— ACTIVITY —
All of the data below is to be printed again exactly.

— DATASET EXCERPTS —
┌────────
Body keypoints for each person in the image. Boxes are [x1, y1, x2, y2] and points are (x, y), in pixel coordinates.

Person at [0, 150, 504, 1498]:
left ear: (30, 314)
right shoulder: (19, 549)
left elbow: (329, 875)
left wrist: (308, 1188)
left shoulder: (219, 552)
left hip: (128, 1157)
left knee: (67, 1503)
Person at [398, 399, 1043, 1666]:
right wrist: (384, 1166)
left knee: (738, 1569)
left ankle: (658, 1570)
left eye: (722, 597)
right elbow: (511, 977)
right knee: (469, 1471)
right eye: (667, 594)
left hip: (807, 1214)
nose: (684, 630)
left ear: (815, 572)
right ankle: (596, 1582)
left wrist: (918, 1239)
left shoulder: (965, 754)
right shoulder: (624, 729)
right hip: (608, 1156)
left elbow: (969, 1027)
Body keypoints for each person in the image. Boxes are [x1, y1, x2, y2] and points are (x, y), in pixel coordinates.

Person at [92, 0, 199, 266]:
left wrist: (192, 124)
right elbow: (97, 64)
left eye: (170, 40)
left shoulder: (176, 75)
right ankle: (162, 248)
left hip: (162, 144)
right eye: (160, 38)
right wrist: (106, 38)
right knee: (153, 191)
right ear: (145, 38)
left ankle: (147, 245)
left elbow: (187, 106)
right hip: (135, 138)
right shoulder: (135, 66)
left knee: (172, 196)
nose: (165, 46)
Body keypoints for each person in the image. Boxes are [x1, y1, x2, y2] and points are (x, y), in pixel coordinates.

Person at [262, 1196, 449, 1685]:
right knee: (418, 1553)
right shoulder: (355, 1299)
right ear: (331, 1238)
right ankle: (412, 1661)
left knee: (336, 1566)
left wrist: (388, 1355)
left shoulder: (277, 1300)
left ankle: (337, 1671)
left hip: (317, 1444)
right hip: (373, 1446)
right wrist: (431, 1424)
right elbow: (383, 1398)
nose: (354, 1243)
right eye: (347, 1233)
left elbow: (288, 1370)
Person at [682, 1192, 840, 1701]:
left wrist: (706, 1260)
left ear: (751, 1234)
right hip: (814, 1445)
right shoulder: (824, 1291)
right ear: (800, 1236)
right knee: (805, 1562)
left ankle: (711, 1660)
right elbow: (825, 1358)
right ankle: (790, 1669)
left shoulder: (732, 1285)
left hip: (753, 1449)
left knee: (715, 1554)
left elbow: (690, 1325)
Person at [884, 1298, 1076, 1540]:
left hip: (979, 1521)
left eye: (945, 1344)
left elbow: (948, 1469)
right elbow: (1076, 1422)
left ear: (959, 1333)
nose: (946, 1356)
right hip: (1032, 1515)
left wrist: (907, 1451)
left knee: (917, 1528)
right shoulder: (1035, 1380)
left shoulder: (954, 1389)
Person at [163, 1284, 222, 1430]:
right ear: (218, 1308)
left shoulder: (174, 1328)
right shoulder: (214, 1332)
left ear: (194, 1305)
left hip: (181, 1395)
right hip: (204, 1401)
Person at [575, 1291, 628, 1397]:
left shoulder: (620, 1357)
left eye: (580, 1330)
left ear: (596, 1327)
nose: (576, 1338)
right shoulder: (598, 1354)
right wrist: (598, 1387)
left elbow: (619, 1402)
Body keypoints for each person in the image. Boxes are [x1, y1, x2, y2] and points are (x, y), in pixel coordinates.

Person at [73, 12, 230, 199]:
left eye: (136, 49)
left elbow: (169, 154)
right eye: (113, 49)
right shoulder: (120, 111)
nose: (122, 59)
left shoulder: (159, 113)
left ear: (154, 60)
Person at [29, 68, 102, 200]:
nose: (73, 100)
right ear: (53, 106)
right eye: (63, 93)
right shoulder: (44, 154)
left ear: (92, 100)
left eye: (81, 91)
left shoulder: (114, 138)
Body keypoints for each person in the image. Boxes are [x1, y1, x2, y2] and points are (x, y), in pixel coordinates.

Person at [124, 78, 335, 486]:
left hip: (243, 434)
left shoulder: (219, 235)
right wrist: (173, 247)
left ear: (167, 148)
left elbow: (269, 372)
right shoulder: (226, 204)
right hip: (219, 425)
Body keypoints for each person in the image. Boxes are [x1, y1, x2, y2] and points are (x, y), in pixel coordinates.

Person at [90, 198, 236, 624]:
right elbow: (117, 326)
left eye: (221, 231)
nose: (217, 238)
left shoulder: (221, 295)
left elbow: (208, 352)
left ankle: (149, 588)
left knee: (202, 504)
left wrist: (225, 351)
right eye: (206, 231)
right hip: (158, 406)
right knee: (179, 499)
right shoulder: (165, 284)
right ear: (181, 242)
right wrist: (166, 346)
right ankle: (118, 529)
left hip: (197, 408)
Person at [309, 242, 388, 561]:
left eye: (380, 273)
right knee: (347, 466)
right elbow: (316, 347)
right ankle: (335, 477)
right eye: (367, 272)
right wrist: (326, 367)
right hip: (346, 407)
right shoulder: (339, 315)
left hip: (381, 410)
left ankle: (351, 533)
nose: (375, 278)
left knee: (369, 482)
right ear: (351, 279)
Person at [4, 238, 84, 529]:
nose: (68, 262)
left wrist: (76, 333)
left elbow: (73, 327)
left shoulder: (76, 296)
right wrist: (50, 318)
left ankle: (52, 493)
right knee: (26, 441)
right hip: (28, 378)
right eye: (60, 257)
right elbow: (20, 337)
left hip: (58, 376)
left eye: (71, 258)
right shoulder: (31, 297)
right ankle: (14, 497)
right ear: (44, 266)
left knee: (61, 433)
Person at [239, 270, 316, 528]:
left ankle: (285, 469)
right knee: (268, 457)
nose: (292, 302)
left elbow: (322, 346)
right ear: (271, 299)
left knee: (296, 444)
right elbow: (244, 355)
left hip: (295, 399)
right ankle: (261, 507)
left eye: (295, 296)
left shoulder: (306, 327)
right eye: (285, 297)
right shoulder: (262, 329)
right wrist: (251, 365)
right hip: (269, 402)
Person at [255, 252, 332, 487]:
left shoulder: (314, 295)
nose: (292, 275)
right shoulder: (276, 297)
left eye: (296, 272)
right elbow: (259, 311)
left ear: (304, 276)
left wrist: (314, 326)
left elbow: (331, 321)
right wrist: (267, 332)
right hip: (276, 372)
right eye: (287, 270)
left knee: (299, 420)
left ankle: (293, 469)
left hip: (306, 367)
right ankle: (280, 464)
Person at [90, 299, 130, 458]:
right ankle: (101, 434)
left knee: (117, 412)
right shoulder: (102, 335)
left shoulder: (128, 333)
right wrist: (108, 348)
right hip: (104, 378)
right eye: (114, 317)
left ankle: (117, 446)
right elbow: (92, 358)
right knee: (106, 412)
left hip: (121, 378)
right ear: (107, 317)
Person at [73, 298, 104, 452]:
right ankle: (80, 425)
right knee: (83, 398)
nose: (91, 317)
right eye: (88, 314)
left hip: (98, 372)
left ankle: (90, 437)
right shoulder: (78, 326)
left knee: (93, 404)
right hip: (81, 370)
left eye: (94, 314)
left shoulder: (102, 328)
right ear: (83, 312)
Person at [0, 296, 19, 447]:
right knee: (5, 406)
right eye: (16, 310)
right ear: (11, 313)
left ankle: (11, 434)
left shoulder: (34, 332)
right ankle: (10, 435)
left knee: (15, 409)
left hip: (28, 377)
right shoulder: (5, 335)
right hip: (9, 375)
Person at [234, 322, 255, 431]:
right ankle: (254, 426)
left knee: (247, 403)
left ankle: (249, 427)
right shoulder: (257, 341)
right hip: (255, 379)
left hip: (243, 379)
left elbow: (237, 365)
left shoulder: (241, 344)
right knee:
└────────
— RESPONSE AREA —
Body keypoints for each person in the image. Boxes are [x1, y1, x2, y2] and points are (x, y), in pixel coordinates.

Person at [0, 150, 504, 1498]:
left ear: (30, 314)
right shoulder: (19, 549)
left elbow: (329, 875)
left wrist: (308, 1188)
left shoulder: (219, 552)
left hip: (128, 1157)
left knee: (67, 1503)
Person at [398, 399, 1043, 1666]:
right wrist: (384, 1166)
left knee: (738, 1569)
left ankle: (658, 1570)
left eye: (722, 597)
right elbow: (511, 977)
right knee: (469, 1471)
right eye: (667, 594)
left hip: (807, 1214)
nose: (684, 630)
left ear: (815, 572)
right ankle: (596, 1582)
left wrist: (918, 1239)
left shoulder: (965, 754)
right shoulder: (624, 729)
right hip: (608, 1156)
left elbow: (969, 1027)
Body keypoints for each person in the image. Boxes are [x1, y1, x2, y2] and points are (x, y), in pixel coordinates.

Person at [92, 0, 199, 266]:
left wrist: (192, 124)
right elbow: (97, 64)
left eye: (170, 40)
left shoulder: (176, 75)
right ankle: (162, 248)
left hip: (162, 144)
right eye: (160, 38)
right wrist: (106, 38)
right knee: (153, 191)
right ear: (145, 38)
left ankle: (147, 245)
left elbow: (187, 106)
right hip: (135, 138)
right shoulder: (135, 66)
left knee: (172, 196)
nose: (165, 46)
Body keypoints for each person in the image. Boxes are [x1, y1, x2, y2] and points are (x, y), in pixel coordinates.

Person at [262, 1196, 449, 1685]:
right knee: (418, 1553)
right shoulder: (355, 1299)
right ear: (331, 1238)
right ankle: (412, 1661)
left knee: (336, 1566)
left wrist: (388, 1355)
left shoulder: (277, 1300)
left ankle: (337, 1671)
left hip: (317, 1444)
right hip: (373, 1446)
right wrist: (431, 1424)
right elbow: (383, 1398)
nose: (354, 1243)
right eye: (347, 1233)
left elbow: (288, 1370)
Person at [682, 1192, 840, 1701]:
left wrist: (706, 1260)
left ear: (751, 1234)
right hip: (814, 1445)
right shoulder: (824, 1291)
right ear: (800, 1236)
right knee: (805, 1562)
left ankle: (711, 1660)
right elbow: (825, 1358)
right ankle: (790, 1669)
left shoulder: (732, 1285)
left hip: (753, 1449)
left knee: (715, 1554)
left elbow: (690, 1325)
Person at [884, 1298, 1076, 1540]:
left hip: (979, 1521)
left eye: (945, 1344)
left elbow: (948, 1469)
right elbow: (1076, 1422)
left ear: (959, 1333)
nose: (946, 1356)
right hip: (1032, 1515)
left wrist: (907, 1451)
left knee: (917, 1528)
right shoulder: (1035, 1380)
left shoulder: (954, 1389)
Person at [163, 1284, 222, 1430]:
right ear: (218, 1308)
left shoulder: (174, 1328)
right shoulder: (214, 1332)
left ear: (194, 1305)
left hip: (181, 1395)
right hip: (204, 1401)
Person at [575, 1291, 628, 1397]:
left shoulder: (620, 1357)
left eye: (580, 1330)
left ear: (596, 1327)
nose: (576, 1338)
right shoulder: (598, 1354)
right wrist: (598, 1387)
left elbow: (619, 1402)
Body keypoints for each person in the image. Boxes are [x1, y1, x2, y2] and points are (x, y), in pixel coordinates.

Person at [73, 12, 230, 199]:
left eye: (136, 49)
left elbow: (169, 154)
right eye: (113, 49)
right shoulder: (120, 111)
nose: (122, 59)
left shoulder: (159, 113)
left ear: (154, 60)
Person at [29, 68, 102, 200]:
nose: (73, 100)
right ear: (53, 106)
right eye: (63, 93)
right shoulder: (44, 154)
left ear: (92, 100)
left eye: (81, 91)
left shoulder: (114, 138)
Body keypoints for each person in the image. Boxes are [x1, y1, x2, y2] and points are (x, y), in pixel coordinates.

Person at [124, 78, 335, 486]:
left hip: (243, 434)
left shoulder: (219, 235)
right wrist: (173, 247)
left ear: (167, 148)
left elbow: (269, 372)
right shoulder: (226, 204)
right hip: (219, 425)
Body keypoints for each person in the image. Boxes are [x1, y1, x2, y2] and points are (x, y), in pixel coordinates.

Person at [90, 198, 236, 624]:
right elbow: (117, 326)
left eye: (221, 231)
nose: (217, 238)
left shoulder: (221, 295)
left elbow: (208, 352)
left ankle: (149, 588)
left knee: (202, 504)
left wrist: (225, 351)
right eye: (206, 231)
right hip: (158, 406)
right knee: (179, 499)
right shoulder: (165, 284)
right ear: (181, 242)
right wrist: (166, 346)
right ankle: (118, 529)
left hip: (197, 408)
Person at [309, 242, 388, 561]:
left eye: (380, 273)
right knee: (347, 466)
right elbow: (316, 347)
right ankle: (335, 477)
right eye: (367, 272)
right wrist: (326, 367)
right hip: (346, 407)
right shoulder: (339, 315)
left hip: (381, 410)
left ankle: (351, 533)
nose: (375, 278)
left knee: (369, 482)
right ear: (351, 279)
Person at [4, 238, 84, 529]:
nose: (68, 262)
left wrist: (76, 333)
left elbow: (73, 327)
left shoulder: (76, 296)
right wrist: (50, 318)
left ankle: (52, 493)
right knee: (26, 441)
right hip: (28, 378)
right eye: (60, 257)
right elbow: (20, 337)
left hip: (58, 376)
left eye: (71, 258)
right shoulder: (31, 297)
right ankle: (14, 497)
right ear: (44, 266)
left knee: (61, 433)
Person at [239, 270, 316, 528]:
left ankle: (285, 469)
right knee: (268, 457)
nose: (292, 302)
left elbow: (322, 346)
right ear: (271, 299)
left knee: (296, 444)
right elbow: (244, 355)
left hip: (295, 399)
right ankle: (261, 507)
left eye: (295, 296)
left shoulder: (306, 327)
right eye: (285, 297)
right shoulder: (262, 329)
right wrist: (251, 365)
right hip: (269, 402)
Person at [255, 252, 332, 487]:
left shoulder: (314, 295)
nose: (292, 275)
right shoulder: (276, 297)
left eye: (296, 272)
right elbow: (259, 311)
left ear: (304, 276)
left wrist: (314, 326)
left elbow: (331, 321)
right wrist: (267, 332)
right hip: (276, 372)
right eye: (287, 270)
left knee: (299, 420)
left ankle: (293, 469)
left hip: (306, 367)
right ankle: (280, 464)
Person at [90, 299, 130, 458]:
right ankle: (101, 434)
left knee: (117, 412)
right shoulder: (102, 335)
left shoulder: (128, 333)
right wrist: (108, 348)
right hip: (104, 378)
right eye: (114, 317)
left ankle: (117, 446)
right elbow: (92, 358)
right knee: (106, 412)
left hip: (121, 378)
right ear: (107, 317)
Person at [73, 298, 104, 452]:
right ankle: (80, 425)
right knee: (83, 398)
nose: (91, 317)
right eye: (88, 314)
left hip: (98, 372)
left ankle: (90, 437)
right shoulder: (78, 326)
left knee: (93, 404)
right hip: (81, 370)
left eye: (94, 314)
left shoulder: (102, 328)
right ear: (83, 312)
Person at [0, 296, 19, 447]:
right knee: (5, 406)
right eye: (16, 310)
right ear: (11, 313)
left ankle: (11, 434)
left shoulder: (34, 332)
right ankle: (10, 435)
left knee: (15, 409)
left hip: (28, 377)
right shoulder: (5, 335)
right hip: (9, 375)
Person at [234, 322, 255, 431]:
right ankle: (254, 426)
left knee: (247, 403)
left ankle: (249, 427)
right shoulder: (257, 341)
right hip: (255, 379)
left hip: (243, 379)
left elbow: (237, 365)
left shoulder: (241, 344)
right knee:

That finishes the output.